At work, we do a lot of scheduled tasks in which we process a "chunk" of data within a particular time-period. For example, we may tail log files, parse the lines and publish summary statistics "up-stream" on a fixed schedule of, say, ten minutes. Similarly, last week we were working on a Ruby wrapper script that launches memcached and maintains a registration lease within a home-grown registration service we run. The script needs to launch memcached, then periodically check it and renew its registration lease.
We have a RubyGem written to handle registration and renewal that hides the HTTP and XML message bodies away from the user. You simply create a client, setup your initial registration and tell it to keep you registered.
require "rubygems"
require "radar_love"
client = Radar::Client.new("http://radar-dev")
service = client.create('foobar', 'http://foobar:1234')
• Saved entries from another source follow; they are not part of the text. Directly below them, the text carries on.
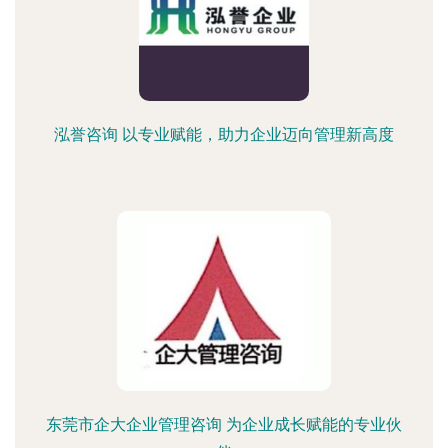
泓誉咨询 以专业赋能，助力企业迈向管理新高度
东莞市企大企业管理咨询 为企业成长赋能的专业伙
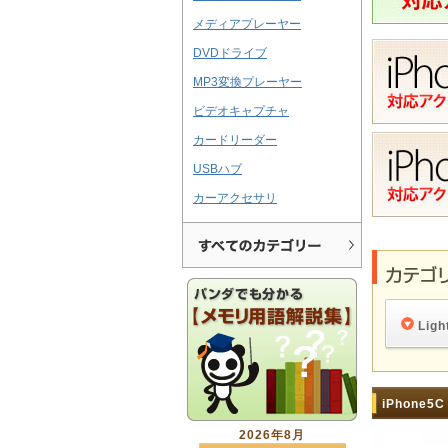
メディアプレーヤー
DVDドライブ
MP3変換プレーヤー
ビデオキャプチャ
カードリーダー
USBハブ
カーアクセサリ
Lig
iPhone5C
2026年8月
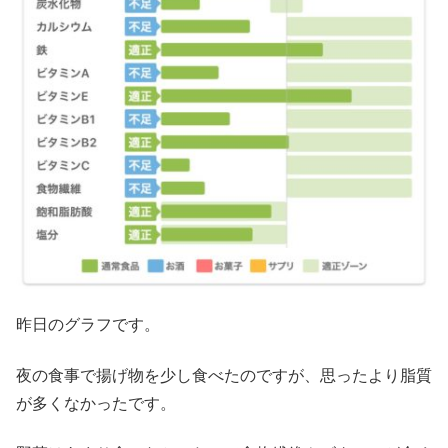
昨日のグラフです。
夜の食事で揚げ物を少し食べたのですが、思ったより脂質
が多くなかったです。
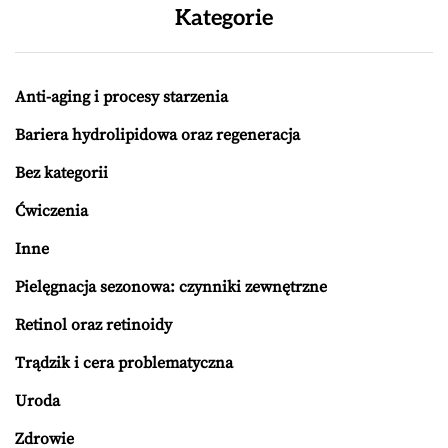
Kategorie
Anti-aging i procesy starzenia
Bariera hydrolipidowa oraz regeneracja
Bez kategorii
Ćwiczenia
Inne
Pielęgnacja sezonowa: czynniki zewnętrzne
Retinol oraz retinoidy
Trądzik i cera problematyczna
Uroda
Zdrowie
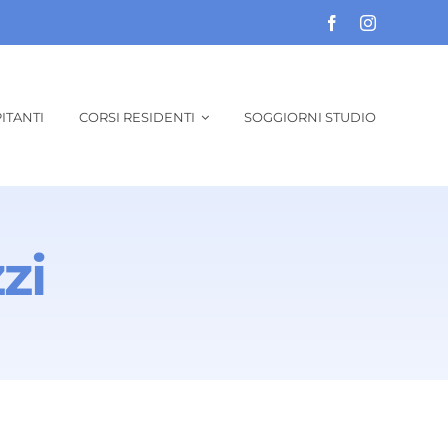
ITANTI
CORSI RESIDENTI
SOGGIORNI STUDIO
zi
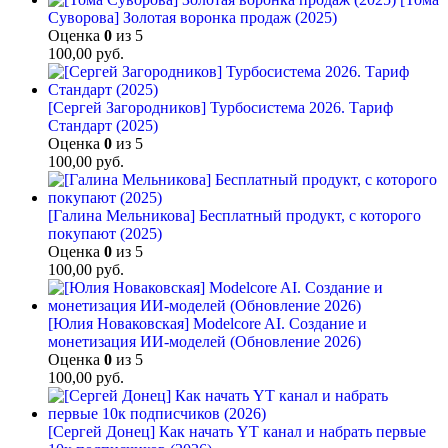
Суворова] Золотая воронка продаж (2025)
Оценка
0
из 5
100,00
руб.
[Сергей Загородников] Турбосистема 2026. Тариф
Стандарт (2025)
Оценка
0
из 5
100,00
руб.
[Галина Мельникова] Бесплатный продукт, с которого
покупают (2025)
Оценка
0
из 5
100,00
руб.
[Юлия Новаковская] Modelcore AI. Создание и
монетизация ИИ-моделей (Обновление 2026)
Оценка
0
из 5
100,00
руб.
[Сергей Донец] Как начать YT канал и набрать первые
service.keep_registered # fires up background thread
That last line is implemented with a Ruby thread that loops indefinitely, sleeping and then renewing the registration lease. But a funny thing happened while implementing this. When we just fired up irb and tried to run this part (without doing any other work), the re-registration thread never executed. Man, I had heard that MRI threads were "broken", but this is completely non-functioning!
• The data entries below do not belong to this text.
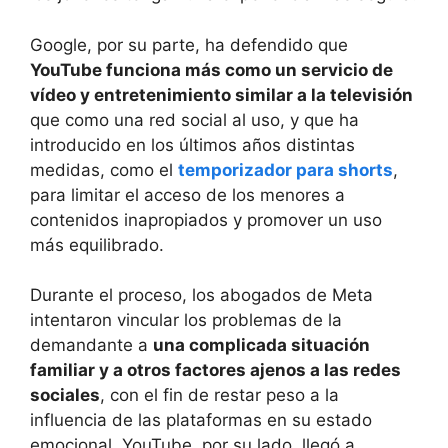
Google, por su parte, ha defendido que
YouTube funciona más como un servicio de
vídeo y entretenimiento similar a la televisión
que como una red social al uso, y que ha
introducido en los últimos años distintas
medidas, como el
temporizador para shorts
,
para limitar el acceso de los menores a
contenidos inapropiados y promover un uso
más equilibrado.
Durante el proceso, los abogados de Meta
intentaron vincular los problemas de la
demandante a
una complicada situación
familiar y a otros factores ajenos a las redes
sociales
, con el fin de restar peso a la
influencia de las plataformas en su estado
emocional. YouTube, por su lado, llegó a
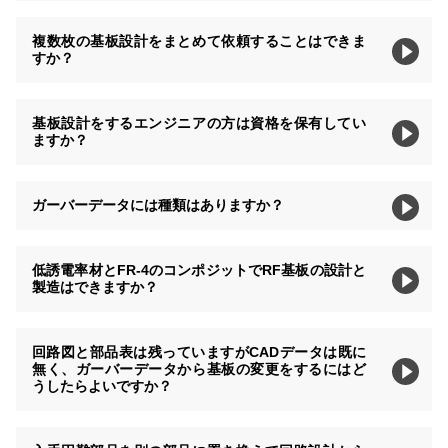
複数枚の基板設計をまとめて依頼することはできま
すか？
基板設計をするエンジニアの方は資格を保有してい
ますか？
ガーバーデータには種類はありますか？
低誘電率材とFR-4のコンポジットでRF基板の設計と
製造はできますか？
回路図と部品表は残っていますがCADデータは既に
無く、ガーバーデータから基板の変更をするにはど
うしたらよいですか？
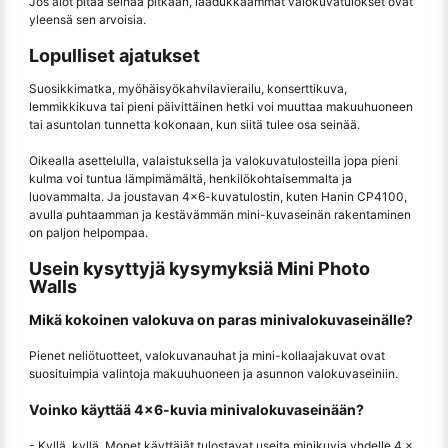
Jos aiot pitää seinää pitkään, laadukkaammat valokuvatulokset ovat
yleensä sen arvoisia.
Lopulliset ajatukset
Suosikkimatka, myöhäisyökahvilavierailu, konserttikuva,
lemmikkikuva tai pieni päivittäinen hetki voi muuttaa makuuhuoneen
tai asuntolan tunnetta kokonaan, kun siitä tulee osa seinää.
Oikealla asettelulla, valaistuksella ja valokuvatulosteilla jopa pieni
kulma voi tuntua lämpimämältä, henkilökohtaisemmalta ja
luovammalta. Ja joustavan 4×6-kuvatulostin, kuten Hanin CP4100,
avulla puhtaamman ja kestävämmän mini-kuvaseinän rakentaminen
on paljon helpompaa.
Usein kysyttyjä kysymyksiä Mini Photo
Walls
Mikä kokoinen valokuva on paras minivalokuvaseinälle?
Pienet neliötuotteet, valokuvanauhat ja mini-kollaajakuvat ovat
suosituimpia valintoja makuuhuoneen ja asunnon valokuvaseiniin.
Voinko käyttää 4x6-kuvia minivalokuvaseinään?
- Kyllä, kyllä. Monet käyttäjät tulostavat useita minikuvia yhdelle 4 ×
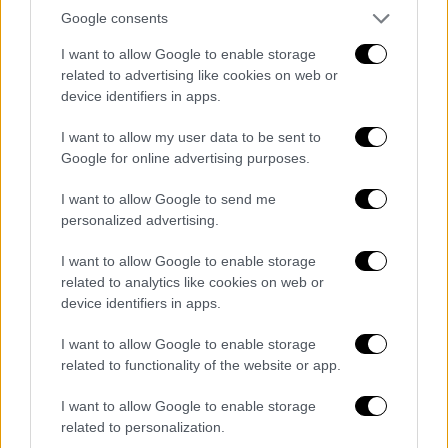
Google consents
I want to allow Google to enable storage
related to advertising like cookies on web or
device identifiers in apps.
I want to allow my user data to be sent to
Google for online advertising purposes.
I want to allow Google to send me
personalized advertising.
I want to allow Google to enable storage
related to analytics like cookies on web or
device identifiers in apps.
I want to allow Google to enable storage
related to functionality of the website or app.
I want to allow Google to enable storage
related to personalization.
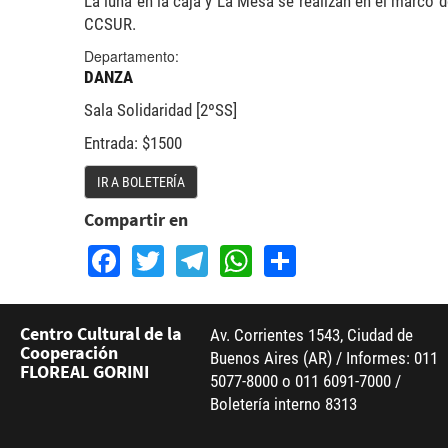
La luna en la caja y La Mesa se realizan en el marco
CCSUR.
Departamento:
DANZA
Sala Solidaridad [2ºSS]
Entrada: $1500
IR A BOLETERÍA
Compartir en
Facebook
Twitter
Telegram
WhatsApp
Share
Centro Cultural de la
Av. Corrientes 1543, Ciudad de
Cooperación
Buenos Aires (AR) / Informes: 011
FLOREAL GORINI
5077-8000 o 011 6091-7000 /
Boletería interno 8313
Then I remembered a very handy page I ran across once about MRI Threading. This page is worth spending a little time with, but essentially because MRI threads are so-called "green threads" they aren't really giving you true concurrent processing. Instead they are merely a context-switching mechanism, and the circumstances under which those switches can happen are described in that spec page.
In the case of our little irb session, the re-registration thread only began executing when we did something in the main thread. We weren't executing anything in the main thread that triggered one of these context-switches (remember, we're merely sitting at an irb prompt waiting for the next line). So getting the runtime to execute a context-switch merely required us to do something in the main thread:
loop do
puts "Howdy!"
sleep 5
end
You may shake your head and mutter something derisive about this "hack". However, in reality, requiring your main thread to do something isn't terribly burdensome. If you didn't have any work to do in your main thread, you'd have to ask yourself why you created a separate thread in the first place!
You may also think that since MRI threads don't provide true concurrency, they're worthless. One major limitation of green threads in MRI is that no matter how many you start, they will only execute on one processor. If you have a large multi-core machine, MRI threads will not be able to take advantage of them.
However, that doesn't mean threads don't have their place in MRI environments. In the first example I mentioned (tailing logs and publishing summaries) we use a separate thread for the publishing activity. We could have done this entire action in a single loop, but the major downside is that we would essentially be relying on new lines in our log to appear to "crank" the mechanism forward. If we go a long time before we see another log line, our summary task will fail to execute.
IO.popen("tail -F /var/log/some.log").each do |line|
update_statistics(line)
if Time.now >= next_report_time
# we might not get here for a while unless the
# log lines keep coming
report_statistics
end
end
It would certainly be possible to read from the file with a timeout that is based on how much time is left before the next reporting period. However at that point the code starts to get a little cluttered, so we go with the threaded approach only to take advantage of its context-switching properties. In our case, this is a perfect solution for what we're trying to accomplish.
If you come from a Java or .NET background, you may find that MRI threads fail to measure up to threading in those environments. It's absolutely true that MRI does not provide the same robust threading mechanisms that those languages do (JRuby, and perhaps IronRuby, being special cases). It doesn't mean that threads in MRI are worthless, you just need to understand them properly to know when to use them.